# YOUR OBJECTIVE:
For this exercise, copy exactly the lines below from the one with "機力上位で回り足が優れている" through the one with "предоставляя платформу для обсуждения и" and leave out the pictures.

# DATA IN THIS EXERCISE:
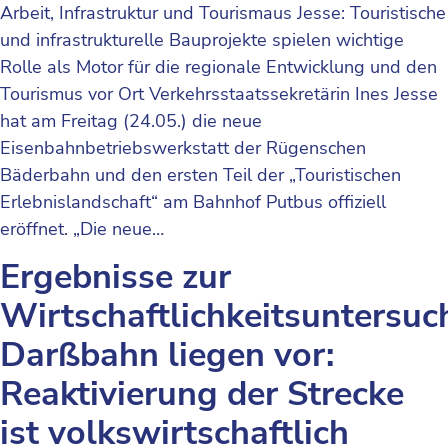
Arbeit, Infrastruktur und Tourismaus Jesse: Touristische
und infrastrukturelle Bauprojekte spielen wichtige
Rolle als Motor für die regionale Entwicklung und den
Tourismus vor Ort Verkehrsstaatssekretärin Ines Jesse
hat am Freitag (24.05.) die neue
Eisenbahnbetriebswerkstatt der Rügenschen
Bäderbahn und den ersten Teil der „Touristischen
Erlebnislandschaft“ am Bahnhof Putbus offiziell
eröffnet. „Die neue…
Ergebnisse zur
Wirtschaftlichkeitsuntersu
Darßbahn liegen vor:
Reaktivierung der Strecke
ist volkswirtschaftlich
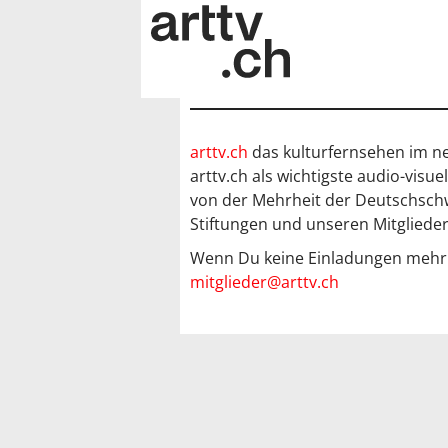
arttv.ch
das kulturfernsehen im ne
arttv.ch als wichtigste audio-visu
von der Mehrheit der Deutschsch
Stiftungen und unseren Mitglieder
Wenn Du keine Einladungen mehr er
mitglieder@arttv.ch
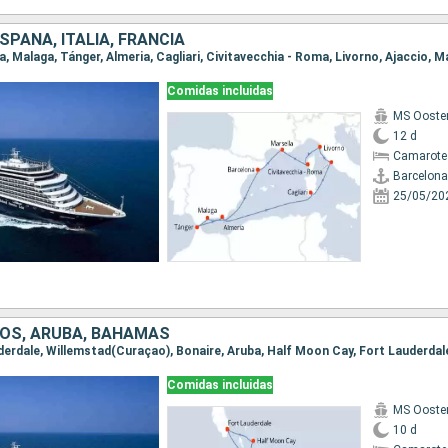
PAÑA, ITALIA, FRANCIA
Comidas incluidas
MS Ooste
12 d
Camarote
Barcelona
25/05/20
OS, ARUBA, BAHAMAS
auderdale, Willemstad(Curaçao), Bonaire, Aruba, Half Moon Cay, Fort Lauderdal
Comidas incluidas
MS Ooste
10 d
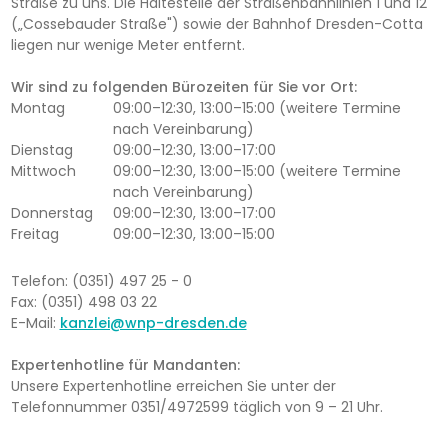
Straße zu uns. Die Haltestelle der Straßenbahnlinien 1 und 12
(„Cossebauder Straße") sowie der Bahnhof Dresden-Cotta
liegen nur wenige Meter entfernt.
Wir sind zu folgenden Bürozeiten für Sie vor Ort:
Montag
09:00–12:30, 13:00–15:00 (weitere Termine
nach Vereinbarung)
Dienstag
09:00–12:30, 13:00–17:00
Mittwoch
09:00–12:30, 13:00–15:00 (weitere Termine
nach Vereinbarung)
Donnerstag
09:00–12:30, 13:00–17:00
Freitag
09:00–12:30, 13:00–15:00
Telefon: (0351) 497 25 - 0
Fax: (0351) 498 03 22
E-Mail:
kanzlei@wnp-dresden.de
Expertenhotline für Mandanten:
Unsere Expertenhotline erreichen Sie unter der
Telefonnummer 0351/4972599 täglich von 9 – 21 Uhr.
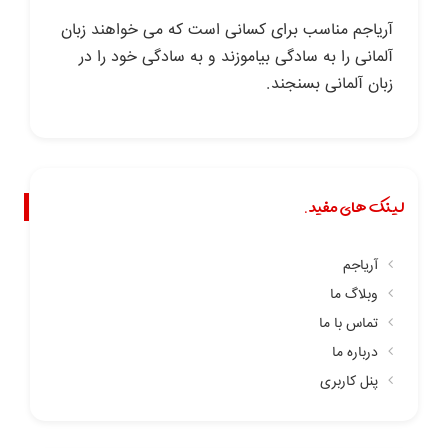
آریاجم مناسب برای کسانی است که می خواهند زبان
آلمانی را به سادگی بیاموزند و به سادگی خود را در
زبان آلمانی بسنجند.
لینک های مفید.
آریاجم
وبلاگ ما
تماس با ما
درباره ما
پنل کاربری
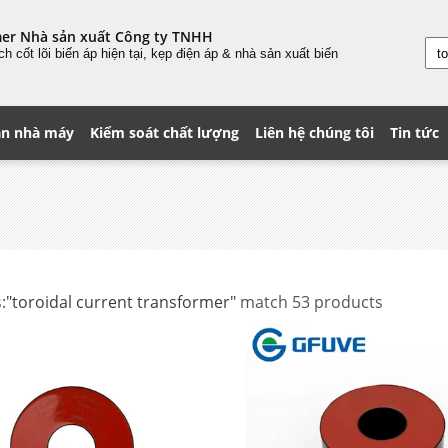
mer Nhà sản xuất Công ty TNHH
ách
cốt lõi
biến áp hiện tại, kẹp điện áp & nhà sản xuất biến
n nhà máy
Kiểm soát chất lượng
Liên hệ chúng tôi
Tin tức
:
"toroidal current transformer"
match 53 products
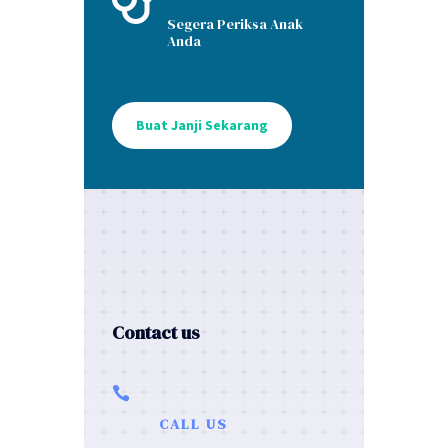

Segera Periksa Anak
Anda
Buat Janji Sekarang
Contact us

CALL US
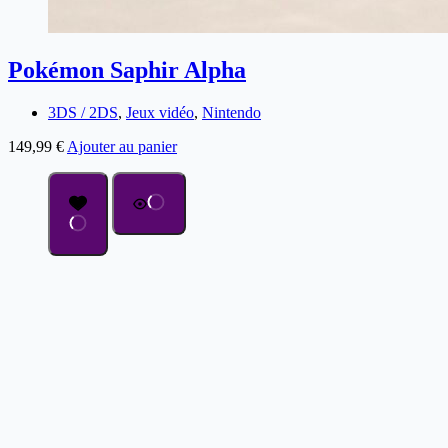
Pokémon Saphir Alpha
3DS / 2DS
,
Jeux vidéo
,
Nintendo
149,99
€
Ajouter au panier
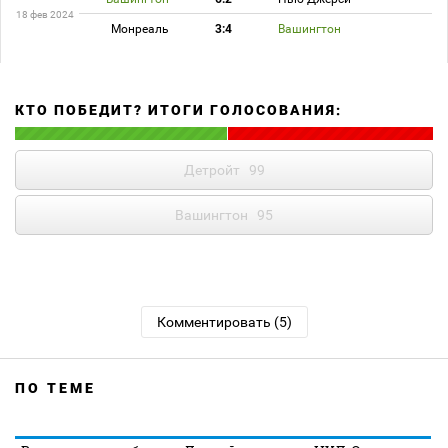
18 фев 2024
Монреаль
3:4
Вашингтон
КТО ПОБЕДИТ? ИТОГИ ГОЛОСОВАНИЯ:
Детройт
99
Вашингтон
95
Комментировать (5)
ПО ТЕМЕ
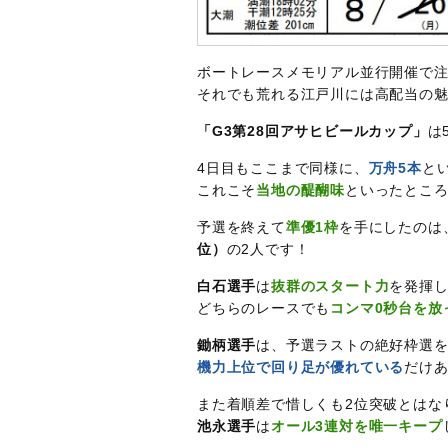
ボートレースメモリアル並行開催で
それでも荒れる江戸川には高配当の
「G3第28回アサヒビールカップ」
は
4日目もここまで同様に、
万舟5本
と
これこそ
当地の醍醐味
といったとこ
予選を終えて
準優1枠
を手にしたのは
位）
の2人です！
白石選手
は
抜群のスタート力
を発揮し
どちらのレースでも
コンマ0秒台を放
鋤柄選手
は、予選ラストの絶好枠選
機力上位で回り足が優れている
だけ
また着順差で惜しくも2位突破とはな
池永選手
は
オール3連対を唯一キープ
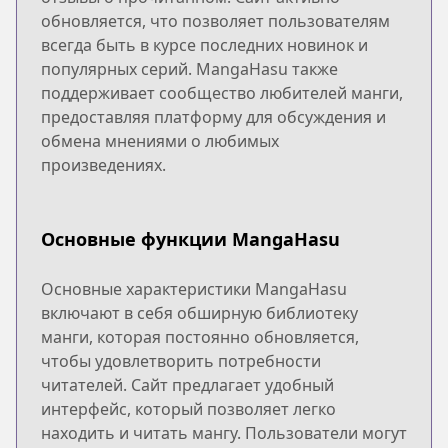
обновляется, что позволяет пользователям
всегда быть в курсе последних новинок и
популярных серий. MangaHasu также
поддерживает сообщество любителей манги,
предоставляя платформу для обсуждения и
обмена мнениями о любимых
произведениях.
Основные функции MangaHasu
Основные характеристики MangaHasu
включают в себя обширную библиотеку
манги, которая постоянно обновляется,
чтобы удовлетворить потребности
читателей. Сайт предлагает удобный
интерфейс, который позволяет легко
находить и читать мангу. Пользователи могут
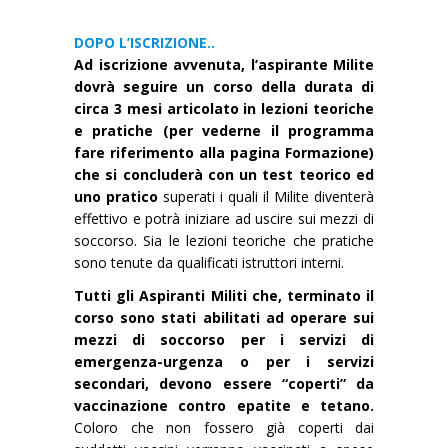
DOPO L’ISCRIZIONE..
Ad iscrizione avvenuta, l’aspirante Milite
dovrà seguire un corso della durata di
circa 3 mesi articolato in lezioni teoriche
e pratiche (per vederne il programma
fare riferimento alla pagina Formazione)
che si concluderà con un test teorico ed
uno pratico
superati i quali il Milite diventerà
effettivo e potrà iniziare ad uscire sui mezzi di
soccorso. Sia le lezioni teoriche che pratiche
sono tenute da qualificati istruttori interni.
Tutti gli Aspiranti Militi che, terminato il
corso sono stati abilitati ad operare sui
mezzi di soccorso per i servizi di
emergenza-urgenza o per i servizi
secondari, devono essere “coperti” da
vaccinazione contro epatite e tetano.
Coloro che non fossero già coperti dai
--
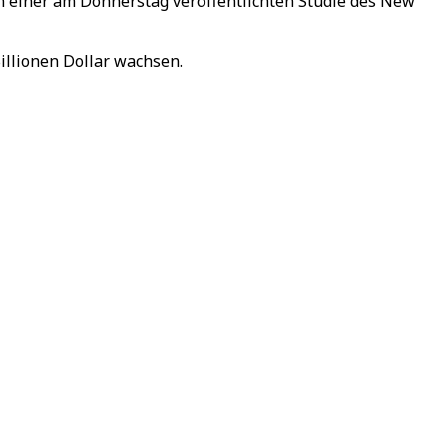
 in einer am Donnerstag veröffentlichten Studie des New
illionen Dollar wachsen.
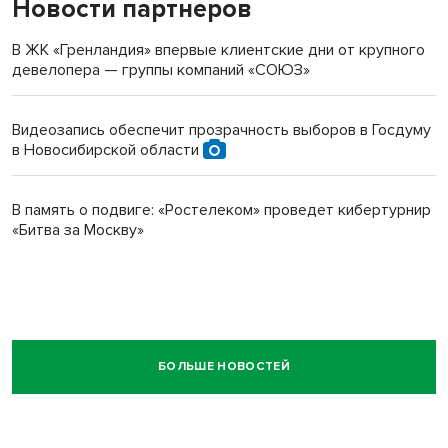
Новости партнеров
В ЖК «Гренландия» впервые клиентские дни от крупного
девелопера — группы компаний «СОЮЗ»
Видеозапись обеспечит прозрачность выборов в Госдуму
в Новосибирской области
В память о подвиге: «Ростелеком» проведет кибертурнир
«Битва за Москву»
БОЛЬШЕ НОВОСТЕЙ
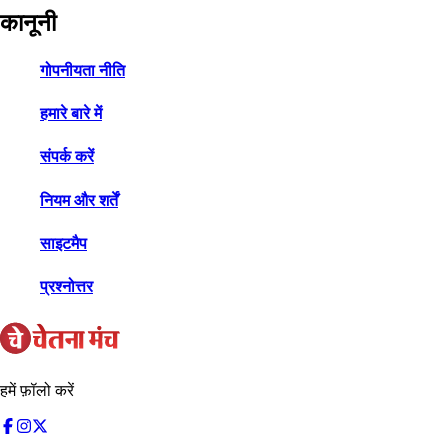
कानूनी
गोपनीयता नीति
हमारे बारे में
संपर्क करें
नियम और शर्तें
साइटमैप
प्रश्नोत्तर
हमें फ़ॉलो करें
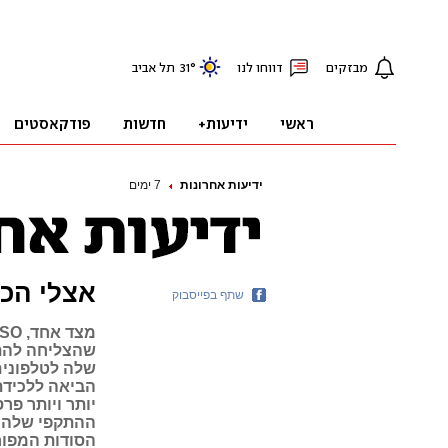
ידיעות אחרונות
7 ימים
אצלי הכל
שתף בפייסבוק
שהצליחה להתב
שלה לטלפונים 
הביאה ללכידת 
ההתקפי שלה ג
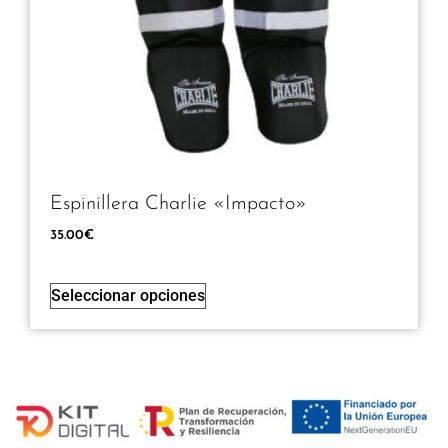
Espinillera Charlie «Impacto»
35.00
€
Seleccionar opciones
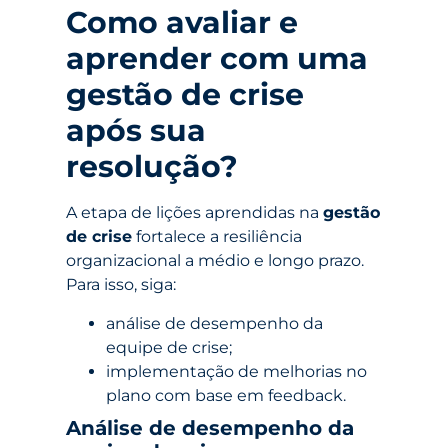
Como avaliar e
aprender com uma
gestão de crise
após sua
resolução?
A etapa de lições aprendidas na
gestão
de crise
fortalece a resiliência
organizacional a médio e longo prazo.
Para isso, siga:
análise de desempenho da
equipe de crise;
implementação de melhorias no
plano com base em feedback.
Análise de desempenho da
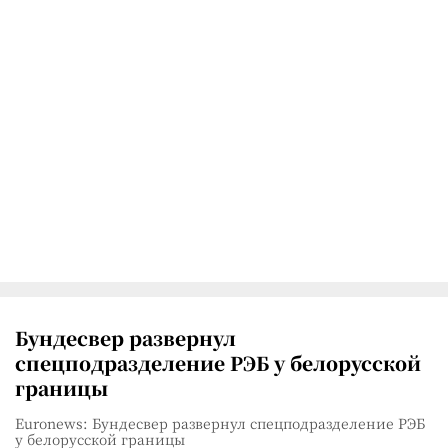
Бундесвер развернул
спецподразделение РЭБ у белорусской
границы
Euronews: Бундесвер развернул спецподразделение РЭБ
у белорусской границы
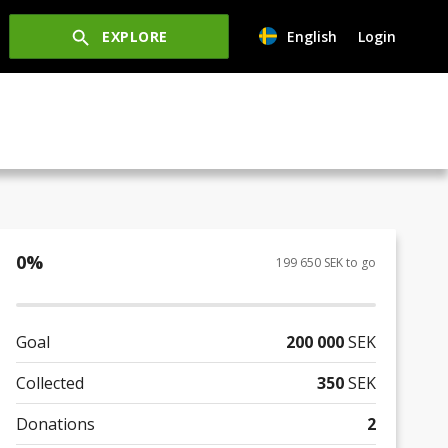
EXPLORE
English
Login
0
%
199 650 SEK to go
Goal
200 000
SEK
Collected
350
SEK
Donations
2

# EXERCISE OUTPUT:
機力上位で回り足が優れている
だけ
また着順差で惜しくも2位突破とはな
池永選手
は
オール3連対を唯一キープ
обновляется, что позволяет пользователям
всегда быть в курсе последних новинок и
популярных серий. MangaHasu также
поддерживает сообщество любителей манги,
предоставляя платформу для обсуждения и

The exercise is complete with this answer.